Assessment and Realistic Mathematics Education
This book describes the consequences of Realistic Mathematics Education (RME) for
assessing students’ understanding of mathematics in primary school. RME is the Dutch
answer to the worldwide need to reform mathematics education.
Changed ideas about mathematics as a school subject, its goals, ideas about teaching and
learning mathematics, require new forms of assessment. Within RME this means a
preference for observation and individual interviews. However, written tests have not
been abandoned within this approach. As this book makes clear, even written tests can
give teachers valuable information concerning the learning processes of their students, if
these tests are looked at in a new light.
The book has two sections. Part I forms the core of the work. Chapter one retraces the
early years of the reform of mathematics education in the Netherlands, and provides a
survey of how assessment was regarded at that time.

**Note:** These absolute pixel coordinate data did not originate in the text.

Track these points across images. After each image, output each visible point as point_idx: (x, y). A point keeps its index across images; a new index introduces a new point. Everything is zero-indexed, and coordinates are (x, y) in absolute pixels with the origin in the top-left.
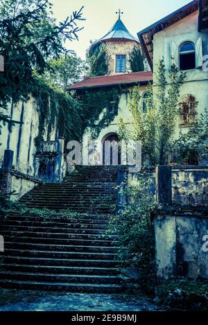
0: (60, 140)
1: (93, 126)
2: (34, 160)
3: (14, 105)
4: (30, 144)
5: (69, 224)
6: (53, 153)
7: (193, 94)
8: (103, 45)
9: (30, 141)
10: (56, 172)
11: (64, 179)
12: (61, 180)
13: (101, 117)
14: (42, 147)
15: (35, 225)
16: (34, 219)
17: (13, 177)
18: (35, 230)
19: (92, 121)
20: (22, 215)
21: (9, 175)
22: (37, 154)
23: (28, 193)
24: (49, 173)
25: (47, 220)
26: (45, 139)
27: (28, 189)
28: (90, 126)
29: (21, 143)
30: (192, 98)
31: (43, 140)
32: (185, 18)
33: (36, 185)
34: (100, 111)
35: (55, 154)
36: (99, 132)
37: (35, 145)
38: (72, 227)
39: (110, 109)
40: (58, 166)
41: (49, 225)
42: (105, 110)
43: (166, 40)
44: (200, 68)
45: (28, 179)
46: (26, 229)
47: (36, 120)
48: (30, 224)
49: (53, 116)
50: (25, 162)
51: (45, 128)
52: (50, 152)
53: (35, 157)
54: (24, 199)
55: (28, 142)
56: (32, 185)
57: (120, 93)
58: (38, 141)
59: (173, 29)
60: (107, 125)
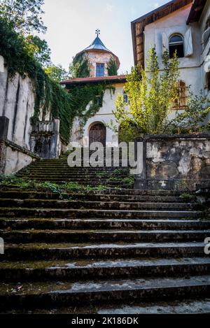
0: (56, 120)
1: (81, 116)
2: (30, 138)
3: (9, 79)
4: (26, 122)
5: (102, 203)
6: (49, 132)
7: (183, 80)
9: (26, 120)
10: (52, 150)
11: (60, 157)
12: (57, 158)
13: (88, 108)
14: (38, 126)
15: (47, 205)
16: (43, 196)
17: (9, 148)
18: (48, 215)
19: (80, 112)
20: (24, 189)
21: (4, 145)
22: (33, 133)
23: (25, 167)
24: (45, 152)
25: (65, 197)
26: (41, 120)
27: (26, 164)
28: (78, 115)
29: (17, 119)
30: (182, 84)
31: (38, 120)
32: (173, 13)
33: (34, 160)
34: (87, 104)
35: (51, 133)
36: (86, 120)
37: (31, 124)
38: (106, 207)
39: (95, 102)
40: (54, 144)
41: (69, 205)
42: (91, 102)
43: (156, 32)
44: (189, 56)
45: (25, 153)
46: (32, 214)
47: (32, 101)
48: (38, 205)
49: (47, 101)
50: (21, 140)
51: (41, 110)
52: (46, 131)
53: (31, 136)
54: (21, 174)
55: (24, 120)
56: (30, 159)
57: (104, 89)
58: (34, 121)
59: (163, 22)
60: (93, 115)
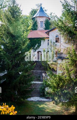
8: (36, 18)
13: (36, 46)
19: (34, 47)
60: (38, 49)
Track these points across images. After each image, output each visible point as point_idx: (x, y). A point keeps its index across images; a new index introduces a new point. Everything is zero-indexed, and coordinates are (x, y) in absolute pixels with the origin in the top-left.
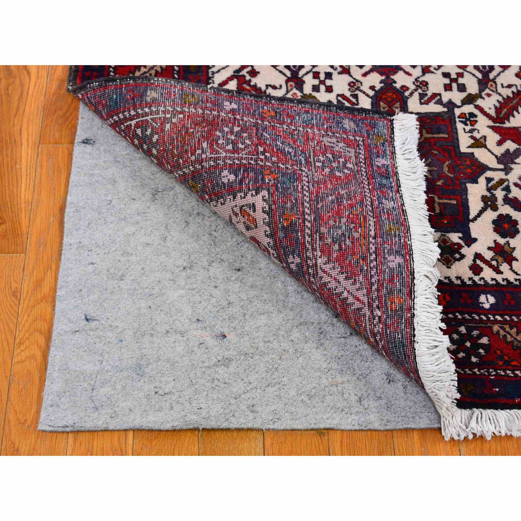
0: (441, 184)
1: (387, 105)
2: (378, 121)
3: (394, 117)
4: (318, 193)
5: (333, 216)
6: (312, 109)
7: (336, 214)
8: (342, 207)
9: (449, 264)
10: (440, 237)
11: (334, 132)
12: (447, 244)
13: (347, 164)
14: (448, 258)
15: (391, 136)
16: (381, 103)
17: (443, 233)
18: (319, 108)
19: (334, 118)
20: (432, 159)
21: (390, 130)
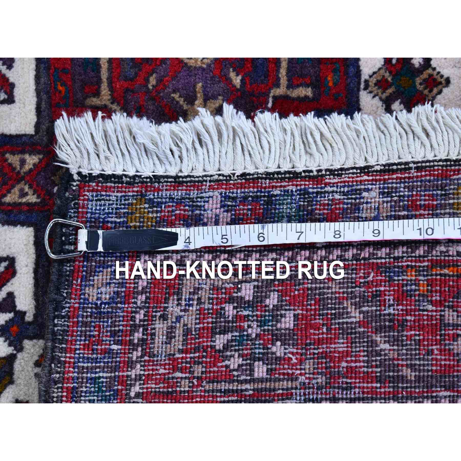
0: (240, 77)
1: (13, 187)
2: (87, 213)
3: (74, 171)
4: (367, 377)
5: (438, 342)
6: (63, 380)
7: (434, 333)
8: (409, 318)
9: (439, 80)
10: (371, 92)
11: (131, 326)
12: (389, 79)
13: (242, 298)
14: (424, 80)
15: (127, 183)
16: (8, 199)
17: (362, 86)
18: (60, 362)
19: (85, 324)
20: (174, 92)
21: (109, 184)
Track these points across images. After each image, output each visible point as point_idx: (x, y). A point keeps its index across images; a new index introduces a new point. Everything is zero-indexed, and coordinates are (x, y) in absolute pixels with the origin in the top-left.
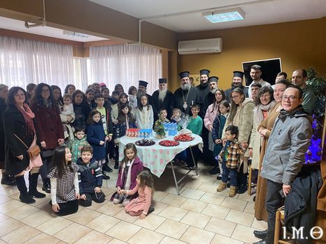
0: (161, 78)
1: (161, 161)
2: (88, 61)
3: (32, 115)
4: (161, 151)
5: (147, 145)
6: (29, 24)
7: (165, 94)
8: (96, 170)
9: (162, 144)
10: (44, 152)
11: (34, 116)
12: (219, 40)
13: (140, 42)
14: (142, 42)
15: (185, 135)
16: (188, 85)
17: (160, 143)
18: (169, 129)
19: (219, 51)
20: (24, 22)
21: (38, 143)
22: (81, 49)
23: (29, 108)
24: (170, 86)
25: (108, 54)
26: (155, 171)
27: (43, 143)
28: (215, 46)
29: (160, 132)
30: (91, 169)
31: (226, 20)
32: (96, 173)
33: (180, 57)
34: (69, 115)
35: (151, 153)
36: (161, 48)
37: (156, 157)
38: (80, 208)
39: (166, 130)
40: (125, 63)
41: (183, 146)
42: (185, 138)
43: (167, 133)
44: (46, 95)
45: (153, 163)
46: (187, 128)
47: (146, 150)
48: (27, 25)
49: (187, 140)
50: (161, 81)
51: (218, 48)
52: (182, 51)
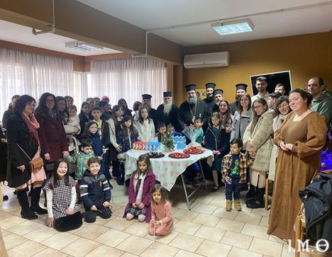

Chapter two concentrates on how the MORE research laid the foundation for further
development of primary school mathematics assessment within RME. Originally, this
research was a comparative study of the implementation and effects of different
approaches to mathematics education.
Chapter three provides a general orientation of the present state of affairs within RME
and presents a further elaboration of the RME theory for assessment. In the second half of
the chapter the RME views on assessment are held up to the mirror of international
assessment reform.
In chapter four, as a supplement to the general orientation, the focus is shifted to written
tests. In particular, paper-and-pencil short-task problems and the potential enrichment of
such problems through the application of RME theory are discussed.
Part II describes three assessment studies in detail. Chapter five focuses on one of the
tests that was developed for the MORE research, namely the test for beginning first
grade. It provides background information on the development of the test and describes
its unexpected results, including some international findings on the test.

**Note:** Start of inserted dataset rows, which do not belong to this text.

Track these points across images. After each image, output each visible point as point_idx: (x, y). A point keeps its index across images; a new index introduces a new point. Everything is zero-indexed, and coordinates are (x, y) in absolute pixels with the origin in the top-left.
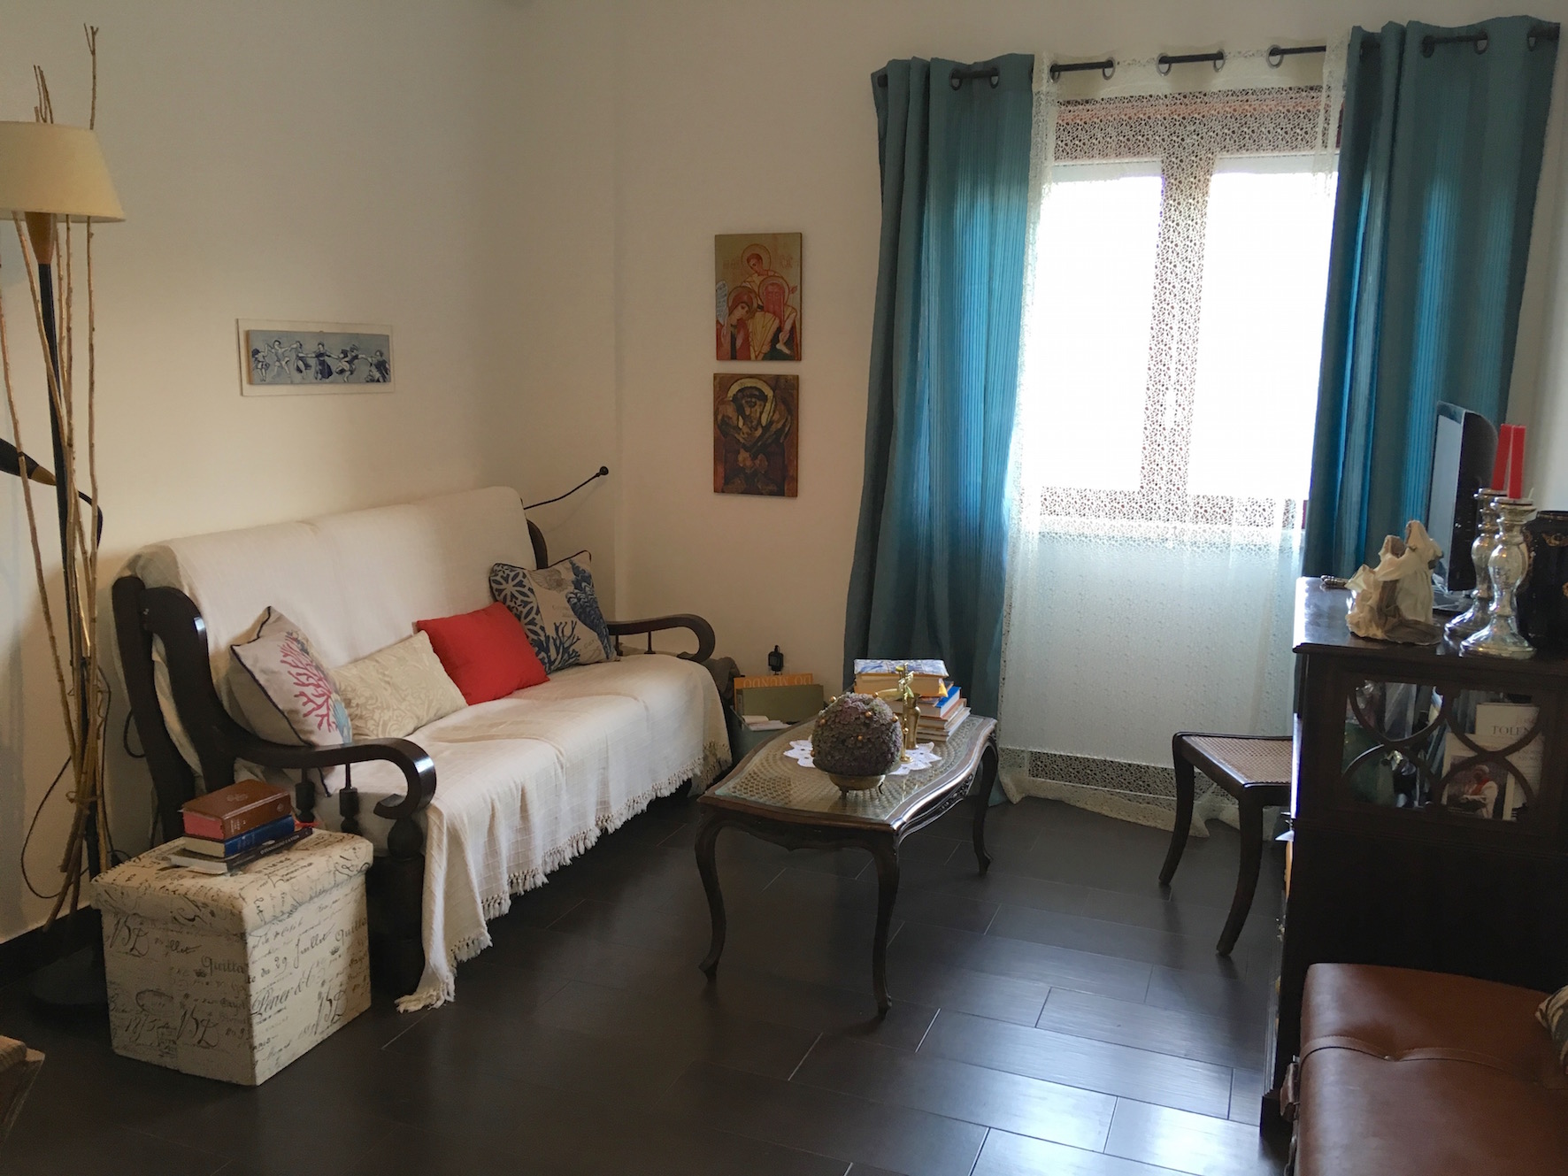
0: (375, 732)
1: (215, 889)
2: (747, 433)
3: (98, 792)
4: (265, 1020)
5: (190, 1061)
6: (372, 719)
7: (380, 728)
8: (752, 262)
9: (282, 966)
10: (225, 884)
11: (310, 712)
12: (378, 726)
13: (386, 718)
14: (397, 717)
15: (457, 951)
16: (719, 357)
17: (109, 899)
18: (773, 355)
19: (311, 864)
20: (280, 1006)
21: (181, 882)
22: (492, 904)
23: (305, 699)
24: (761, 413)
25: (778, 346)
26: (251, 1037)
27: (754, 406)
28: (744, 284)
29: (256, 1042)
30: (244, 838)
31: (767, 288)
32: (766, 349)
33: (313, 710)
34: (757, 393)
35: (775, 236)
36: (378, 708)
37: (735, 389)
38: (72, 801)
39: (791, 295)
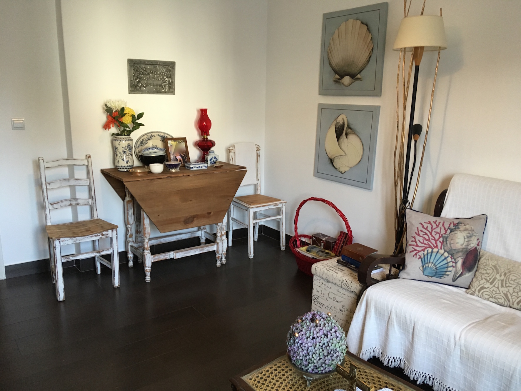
20: (320, 306)
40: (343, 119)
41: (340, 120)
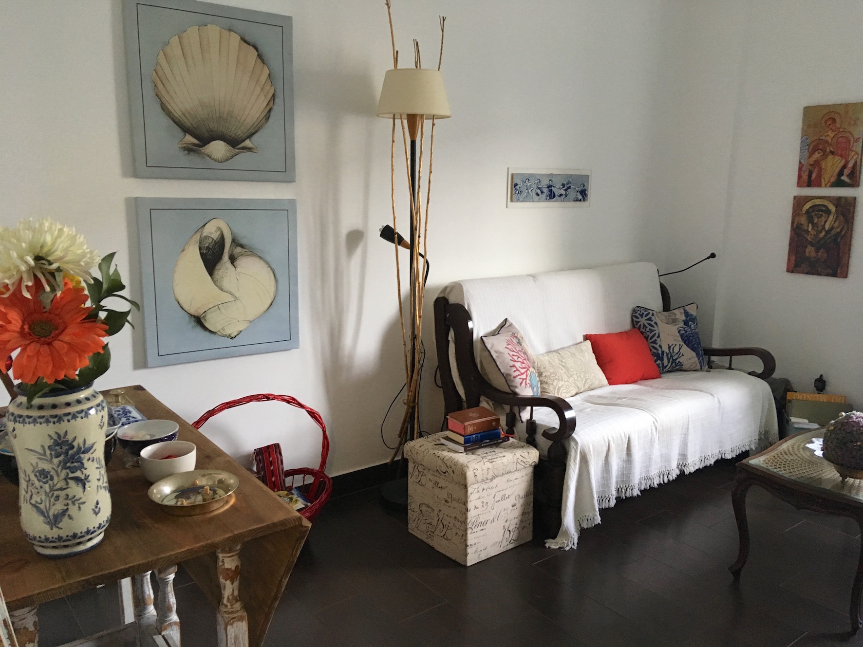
0: (553, 392)
1: (456, 459)
2: (814, 235)
3: (416, 402)
4: (474, 532)
5: (440, 545)
6: (552, 384)
7: (556, 390)
8: (829, 123)
9: (485, 507)
10: (462, 458)
11: (517, 376)
12: (555, 389)
13: (560, 385)
14: (566, 386)
15: (581, 522)
16: (800, 184)
17: (411, 454)
18: (839, 183)
19: (504, 456)
20: (482, 527)
21: (442, 452)
22: (604, 500)
23: (515, 369)
24: (826, 222)
25: (842, 178)
26: (466, 540)
27: (821, 217)
28: (821, 138)
29: (469, 543)
30: (474, 436)
31: (837, 139)
32: (833, 180)
33: (519, 375)
34: (824, 209)
35: (847, 105)
36: (556, 379)
37: (807, 206)
38: (405, 404)
39: (855, 144)
40: (219, 229)
41: (211, 231)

Chapter six gives an account of a study into the opportunities for RME in special
education. The heart of this study is a written test on ratio, similar to MORE tests.
Chapter seven covers a developmental research project on assessment that was conducted
within the framework of the “Mathematics in Context” project, an American middle
school project. The chapter focuses on one particular assessment problem on percentage.
The main issue here is the tension between openness and certainty that one meets if one
moves to more open-ended problems in assessment.